For one, PeopleSoft is touting the built-in analytics capabilities of its new CRM solution. "Business intelligence has been terribly successful," Hewson says. "We'll see an increase in interest in it this year. Companies need to know who they're selling to." Giga's Ragsdale agrees. "Before [September 11], if your experience on one airline was bad, you just switched to another," he says. "Now loyalties are running deeper. It is a good time for loyalty marketing, which is done with analytics based on CRM data."

Other solutions that will be popular are remote and self-healing software, and anything that cuts down on customer service calls and allows agents to spend less time on the phone, Ragsdale says.

One example is Seattle-based PAR3 Communications, a provider of personalized, multichannel alert and response systems. "Airlines, for example, could use this technology to notify customers of flight cancellations," Ragsdale says. Sales of these products will see jumps as the travel industry desperately tries to lure back customers, he says.

Out of Harm's Way

GTS-Geotech, a London-based provider of IT support and consultancy services to the oil and gas sector, is another example of a company using CRM technology to weather stormy times. With operations on four continents, the company has just integrated Orbital Software's Organik expertise-sharing platform into its ExPert intranet--where users also have access to remote-monitoring software, a help desk system, and IT and geosciences applications. A GTS-Geotech consultant working in Shell Company offices in Nigeria, for example, can log on to the Internet and ask Organik a question. The knowledge database records previously asked questions and answers, so it can provide the consultant with an appropriate past answer, reducing the amount of time he has to spend searching through databases. In addition to sharing information internally, staff can distribute it externally to customers and partners, enhancing external relationships and boosting the reputation of staff as experts.

GTS-Geotech found that its engineers dispatched to customer locations around the world--from Abu Dhabi and Saudi Arabia to Norway and France--could become isolated without this system.

"Our customer relationships are based on trust," says Steve Kaye, a GTS-Geotech consultant. "We have to deliver someone who can do the job.

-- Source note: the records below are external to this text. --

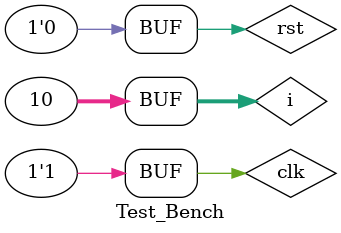
<source format=v>
module Test_Bench ();
 
  integer i;
  reg clk, rst;
 
  ARM arm (clk, rst);

  initial begin
    rst = 1'b0;
    #35 rst = 1'b1;
    #35 rst = 1'b0;
    for (i = 0; i < 10; i=i+1) begin
      #100 clk = 1'b0;
      #100 clk = 1'b1;
    end
  end

endmodule

</source>
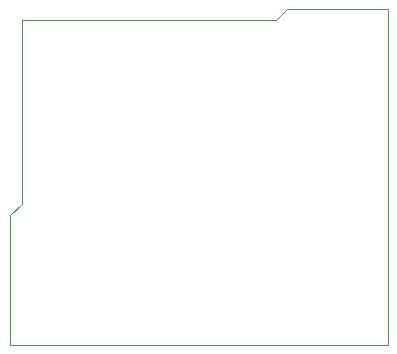
<source format=gm1>
%TF.GenerationSoftware,KiCad,Pcbnew,9.0.5-9.0.5~ubuntu24.04.1*%
%TF.CreationDate,2025-10-25T11:16:37+03:00*%
%TF.ProjectId,Blood pressure sensor,426c6f6f-6420-4707-9265-737375726520,rev?*%
%TF.SameCoordinates,Original*%
%TF.FileFunction,Profile,NP*%
%FSLAX46Y46*%
G04 Gerber Fmt 4.6, Leading zero omitted, Abs format (unit mm)*
G04 Created by KiCad (PCBNEW 9.0.5-9.0.5~ubuntu24.04.1) date 2025-10-25 11:16:37*
%MOMM*%
%LPD*%
G01*
G04 APERTURE LIST*
%TA.AperFunction,Profile*%
%ADD10C,0.050000*%
%TD*%
G04 APERTURE END LIST*
D10*
X143000000Y-103000000D02*
X111000000Y-103000000D01*
X111000000Y-92000000D01*
X112000000Y-91000000D01*
X112000000Y-75500000D01*
X133500000Y-75500000D01*
X134500000Y-74500000D01*
X143000000Y-74500000D01*
X143000000Y-103000000D01*
M02*

</source>
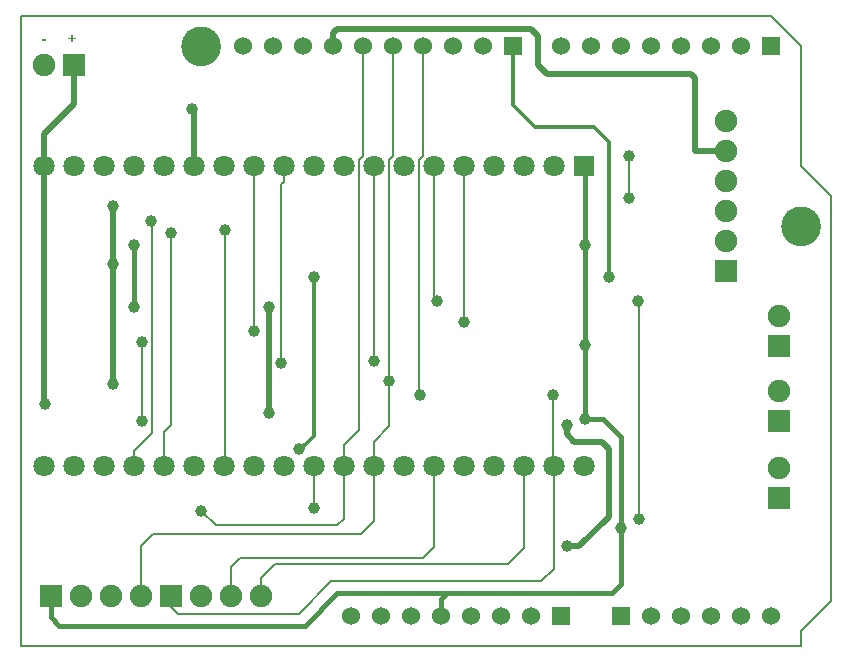
<source format=gbl>
G04*
G04 #@! TF.GenerationSoftware,Altium Limited,Altium Designer,19.0.15 (446)*
G04*
G04 Layer_Physical_Order=2*
G04 Layer_Color=16711680*
%FSLAX44Y44*%
%MOMM*%
G71*
G01*
G75*
%ADD10C,0.1270*%
%ADD15C,0.4000*%
%ADD30C,0.3000*%
%ADD31C,0.2000*%
%ADD32C,0.5000*%
%ADD33C,1.9050*%
%ADD34R,1.9050X1.9050*%
%ADD35R,1.9050X1.9050*%
%ADD36C,1.8000*%
%ADD37R,1.8000X1.8000*%
%ADD38C,3.2000*%
%ADD39C,1.5240*%
%ADD40R,1.5240X1.5240*%
%ADD41C,1.0000*%
G36*
X21188Y512927D02*
X17500D01*
Y514132D01*
X21188D01*
Y512927D01*
D02*
G37*
G36*
X43783Y515368D02*
X46435D01*
Y514248D01*
X43783D01*
Y511574D01*
X42652D01*
Y514248D01*
X40000D01*
Y515368D01*
X42652D01*
Y518020D01*
X43783D01*
Y515368D01*
D02*
G37*
D10*
X676400Y355600D02*
G03*
X676400Y355600I-15999J0D01*
G01*
X168400Y508000D02*
G03*
X168400Y508000I-15999J0D01*
G01*
X660400Y0D02*
Y12700D01*
X685800Y38100D01*
Y381000D01*
X660400Y406400D02*
X685800Y381000D01*
X660400Y406400D02*
Y508000D01*
X635000Y533400D02*
X660400Y508000D01*
X0Y0D02*
Y533400D01*
Y0D02*
X660400D01*
X0Y533400D02*
X635000Y533400D01*
D15*
X477520Y254980D02*
Y340000D01*
Y405130D01*
Y192480D02*
Y254980D01*
X95342Y287408D02*
Y340000D01*
X508000Y100000D02*
Y177000D01*
Y53000D02*
Y100000D01*
X25400Y24600D02*
Y42500D01*
Y24600D02*
X32500Y17500D01*
X240000D01*
X267500Y45000D01*
X360600D01*
X355600Y25400D02*
Y40000D01*
X360600Y45000D01*
X500000D01*
X508000Y53000D01*
X492520Y192480D02*
X508000Y177000D01*
X477520Y192480D02*
X492520D01*
X476250Y406400D02*
X477520Y405130D01*
D30*
X239944Y170550D02*
X240000D01*
X236894Y167500D02*
X239944Y170550D01*
X235000Y167500D02*
X236894D01*
X240000Y170550D02*
X247650Y178200D01*
Y312500D01*
X497500D02*
Y427500D01*
X485000Y440000D02*
X497500Y427500D01*
X435000Y440000D02*
X485000D01*
X416560Y458440D02*
X435000Y440000D01*
X416560Y458440D02*
Y508000D01*
D31*
X285910Y183410D02*
Y411594D01*
X273050Y170550D02*
X285910Y183410D01*
X311310Y225000D02*
Y411594D01*
X298450Y241550D02*
Y406400D01*
Y241550D02*
X299050D01*
X311310Y186310D02*
Y225000D01*
X336710Y213290D02*
Y411594D01*
Y213290D02*
X337500Y212500D01*
X349250Y295750D02*
Y406400D01*
Y295750D02*
X352500Y292500D01*
X374650Y275000D02*
Y406400D01*
X273050Y152400D02*
Y170550D01*
X522500Y292500D02*
X523008Y291992D01*
Y107500D02*
Y291992D01*
X171450Y152400D02*
X172500Y153450D01*
Y352500D01*
X127000Y350000D02*
Y352500D01*
Y187910D02*
Y350000D01*
X120650Y181560D02*
X127000Y187910D01*
X120650Y152400D02*
Y181560D01*
X95250Y152400D02*
Y165250D01*
X111040Y181040D01*
Y358960D01*
X110000Y360000D02*
X111040Y358960D01*
X515000Y380000D02*
Y415000D01*
Y377500D02*
Y380000D01*
X152650Y115000D02*
X165150Y102500D01*
X111600Y95000D02*
X287500D01*
X298450Y105950D01*
X165150Y102500D02*
X267500D01*
X273050Y108050D01*
Y152400D01*
X450850Y65850D02*
Y152400D01*
X440000Y55000D02*
X450850Y65850D01*
X262500Y55000D02*
X440000D01*
X235000Y27500D02*
X262500Y55000D01*
X132500Y27500D02*
X235000D01*
X127000Y33000D02*
X132500Y27500D01*
X127000Y33000D02*
Y42500D01*
X101600D02*
Y85000D01*
X111600Y95000D01*
X298450Y105950D02*
Y152400D01*
X177800Y42500D02*
Y67500D01*
X349250Y84250D02*
Y152400D01*
X177800Y67500D02*
X185300Y75000D01*
X340000D01*
X349250Y84250D01*
X412500Y70000D02*
X425450Y82950D01*
X215000Y70000D02*
X412500D01*
X203200Y58200D02*
X215000Y70000D01*
X203200Y42500D02*
Y58200D01*
X247650Y117350D02*
Y152400D01*
Y115150D02*
Y117350D01*
X425450Y82950D02*
Y152400D01*
X102500Y190500D02*
Y257500D01*
X196850Y267500D02*
Y406400D01*
X222250Y393450D02*
Y406400D01*
X220000Y391200D02*
X222250Y393450D01*
X220000Y240000D02*
Y391200D01*
X298450Y173450D02*
X311310Y186310D01*
X450790Y152460D02*
X450850Y152400D01*
X450790Y152460D02*
Y212500D01*
X298450Y152400D02*
Y173450D01*
X336710Y411594D02*
X340360Y415244D01*
Y508000D01*
X311310Y411594D02*
X314960Y415244D01*
Y508000D01*
X285910Y411594D02*
X289560Y415244D01*
Y508000D01*
D32*
X145000Y453307D02*
Y454660D01*
Y453307D02*
X146050Y452257D01*
Y406400D02*
Y452257D01*
X19050Y406400D02*
Y434050D01*
X44450Y459450D01*
Y492500D01*
X462500Y85000D02*
X472500D01*
X497500Y110000D01*
Y167500D01*
X491550Y173450D02*
X497500Y167500D01*
X468550Y173450D02*
X491550D01*
X462500Y179500D02*
X468550Y173450D01*
X462500Y179500D02*
Y187500D01*
X19050Y205950D02*
X20000Y205000D01*
X19050Y205950D02*
Y406400D01*
X210000Y197500D02*
Y235801D01*
X209960Y235841D02*
X210000Y235801D01*
X209960Y235841D02*
Y287460D01*
X210000Y287500D01*
X77500Y323850D02*
Y372500D01*
Y222500D02*
Y323850D01*
X431800Y522500D02*
X437500Y516800D01*
X264160Y508000D02*
Y519160D01*
X267500Y522500D02*
X431800D01*
X264160Y519160D02*
X267500Y522500D01*
X437500Y492500D02*
Y516800D01*
Y492500D02*
X445000Y485000D01*
X567500D01*
X570900Y481600D01*
Y419100D02*
Y481600D01*
Y419100D02*
X596900D01*
D33*
X19050Y492500D02*
D03*
X152400Y42500D02*
D03*
X177800D02*
D03*
X203200D02*
D03*
X50800D02*
D03*
X76200D02*
D03*
X101600D02*
D03*
X596900Y444500D02*
D03*
Y342900D02*
D03*
Y368300D02*
D03*
Y393700D02*
D03*
Y419100D02*
D03*
X641350Y151130D02*
D03*
Y215900D02*
D03*
Y279400D02*
D03*
D34*
X44450Y492500D02*
D03*
X127000Y42500D02*
D03*
X25400D02*
D03*
D35*
X596900Y317500D02*
D03*
X641350Y125730D02*
D03*
Y190500D02*
D03*
Y254000D02*
D03*
D36*
X19050Y152400D02*
D03*
X44450D02*
D03*
X69850D02*
D03*
X95250D02*
D03*
X120650D02*
D03*
X146050D02*
D03*
X171450D02*
D03*
X196850D02*
D03*
X222250D02*
D03*
X247650D02*
D03*
X273050D02*
D03*
X298450D02*
D03*
X323850D02*
D03*
X349250D02*
D03*
X374650D02*
D03*
X400050D02*
D03*
X425450D02*
D03*
X450850D02*
D03*
X476250D02*
D03*
X19050Y406400D02*
D03*
X44450D02*
D03*
X69850D02*
D03*
X95250D02*
D03*
X120650D02*
D03*
X146050D02*
D03*
X171450D02*
D03*
X196850D02*
D03*
X222250D02*
D03*
X247650D02*
D03*
X273050D02*
D03*
X298450D02*
D03*
X323850D02*
D03*
X349250D02*
D03*
X374650D02*
D03*
X400050D02*
D03*
X425450D02*
D03*
X450850D02*
D03*
D37*
X476250D02*
D03*
D38*
X660400Y355600D02*
D03*
X152400Y508000D02*
D03*
D39*
X406400Y25400D02*
D03*
X431800D02*
D03*
X279400D02*
D03*
X304800D02*
D03*
X330200D02*
D03*
X355600D02*
D03*
X381000D02*
D03*
X584200Y508000D02*
D03*
X609600D02*
D03*
X457200D02*
D03*
X482600D02*
D03*
X508000D02*
D03*
X533400D02*
D03*
X558800D02*
D03*
X187960D02*
D03*
X213360D02*
D03*
X238760D02*
D03*
X264160D02*
D03*
X289560D02*
D03*
X314960D02*
D03*
X340360D02*
D03*
X365760D02*
D03*
X391160D02*
D03*
X635000Y25400D02*
D03*
X609600D02*
D03*
X584200D02*
D03*
X558800D02*
D03*
X533400D02*
D03*
D40*
X457200D02*
D03*
X635000Y508000D02*
D03*
X416560D02*
D03*
X508000Y25400D02*
D03*
D41*
X235000Y167500D02*
D03*
X247650Y312500D02*
D03*
X497500D02*
D03*
X145000Y454660D02*
D03*
X462500Y85000D02*
D03*
Y187500D02*
D03*
X374650Y275000D02*
D03*
X352500Y292500D02*
D03*
X522500D02*
D03*
X523008Y107500D02*
D03*
X299050Y241550D02*
D03*
X20000Y205000D02*
D03*
X210000Y197500D02*
D03*
Y287500D02*
D03*
X172500Y352500D02*
D03*
X127000Y350000D02*
D03*
X110000Y360000D02*
D03*
X77500Y323850D02*
D03*
X95342Y340000D02*
D03*
Y287408D02*
D03*
X515000Y380000D02*
D03*
Y415000D02*
D03*
X77500Y222500D02*
D03*
Y372500D02*
D03*
X152650Y115000D02*
D03*
X247650Y117350D02*
D03*
X102500Y190500D02*
D03*
Y257500D02*
D03*
X508000Y100000D02*
D03*
X477520Y192480D02*
D03*
Y254980D02*
D03*
Y340000D02*
D03*
X196850Y267500D02*
D03*
X220000Y240000D02*
D03*
X311310Y225000D02*
D03*
X450790Y212500D02*
D03*
X337500D02*
D03*
M02*

</source>
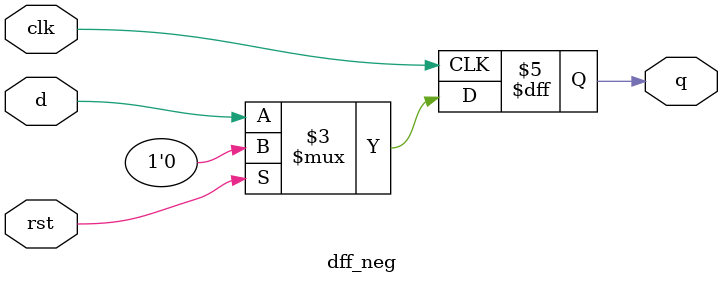
<source format=v>

module dff_pos(d,clk,rst,q);
	input d,clk,rst;
	output reg q;
	
always@(posedge clk) begin
	if(rst)
		q<=0;
	else
		q<=d;
end
endmodule

//D FF Negedge edge module

module dff_neg(d,clk,rst,q);
	input d,clk,rst;
	output reg q;
	
always@(negedge clk) begin
	if(rst)
		q<=0;
	else
		q<=d;
end
endmodule

</source>
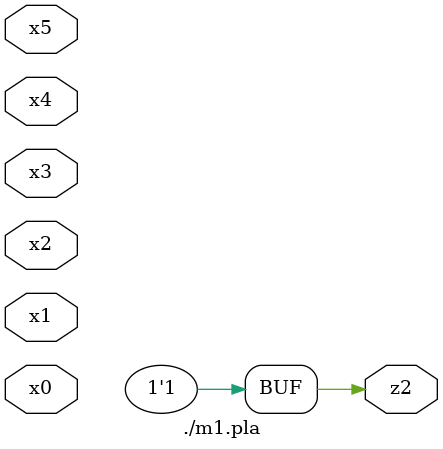
<source format=v>

module \./m1.pla  ( 
    x0, x1, x2, x3, x4, x5,
    z2  );
  input  x0, x1, x2, x3, x4, x5;
  output z2;
  assign z2 = 1'b1;
endmodule



</source>
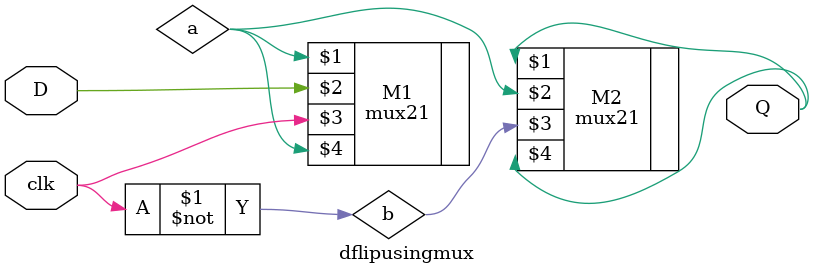
<source format=v>
module dflipusingmux(D,clk,Q);
input D,clk;
output Q;
wire a,b;
assign b=~clk;
mux21 M1(a,D,clk,a);
mux21 M2(Q,a,b,Q);
endmodule
</source>
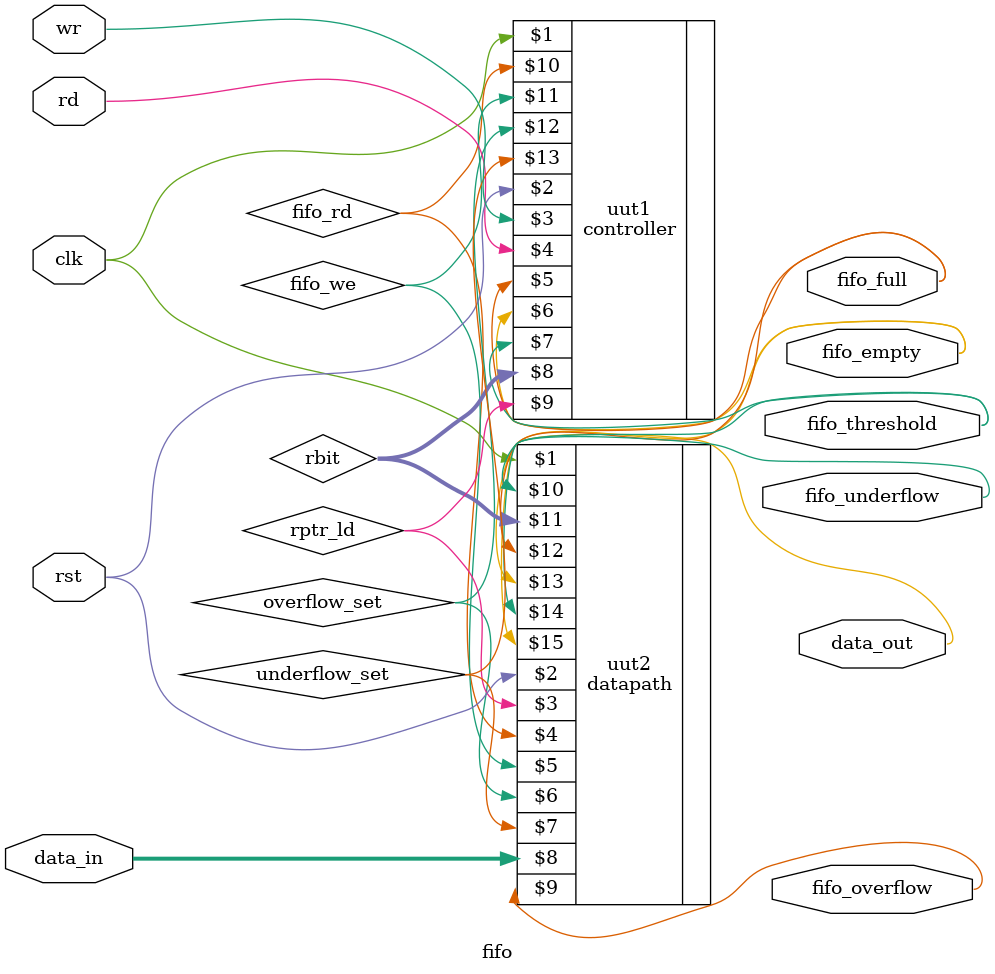
<source format=v>
`timescale 1ns / 1ps


module fifo(
    input wr, rd, clk, rst,
    input [7:0] data_in,  
    output data_out,  
           fifo_full, 
           fifo_empty, 
           fifo_threshold, 
           fifo_overflow, 
           fifo_underflow  
    );
    
    wire [4:0] wptr, rptr;
    wire [3:0] rbit;
    wire rptr_ld,fifo_rd,fifo_we,overflow_set, underflow_set;
    
    controller uut1(clk,
                    rst,
                    wr, 
                    rd,
                    fifo_full,
                    fifo_empty, 
                    fifo_threshold,
                    rbit,
                    rptr_ld,
                    fifo_rd,
                    fifo_we,
                    overflow_set, 
                    underflow_set);
                    
                    
    datapath uut2(clk,
                  rst,
                  rptr_ld,
                  fifo_rd,
                  fifo_we,
                  overflow_set, 
                  underflow_set,
                  data_in,  
                  fifo_overflow, 
                  fifo_underflow,   
                  rbit,
                  fifo_full, 
                  fifo_empty, 
                  fifo_threshold, 
                  data_out);            
  
endmodule

</source>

Organik bolsters the trust chain. Our customers can see there is a whole web of expertise behind each engineer."
Kaye predicts that as the political situation in the countries where GTS-Geotech customers do business gets increasingly dangerous, this type of information sharing via the Internet will increase. As oil companies remove employees from insecure parts of the world, they still have to feed knowledge back into the country, which they can do via leased lines or satellite links. "Internet technologies will come to the fore again," Kaye says, "so that our customers can still get the job done in-country without endangering people needlessly."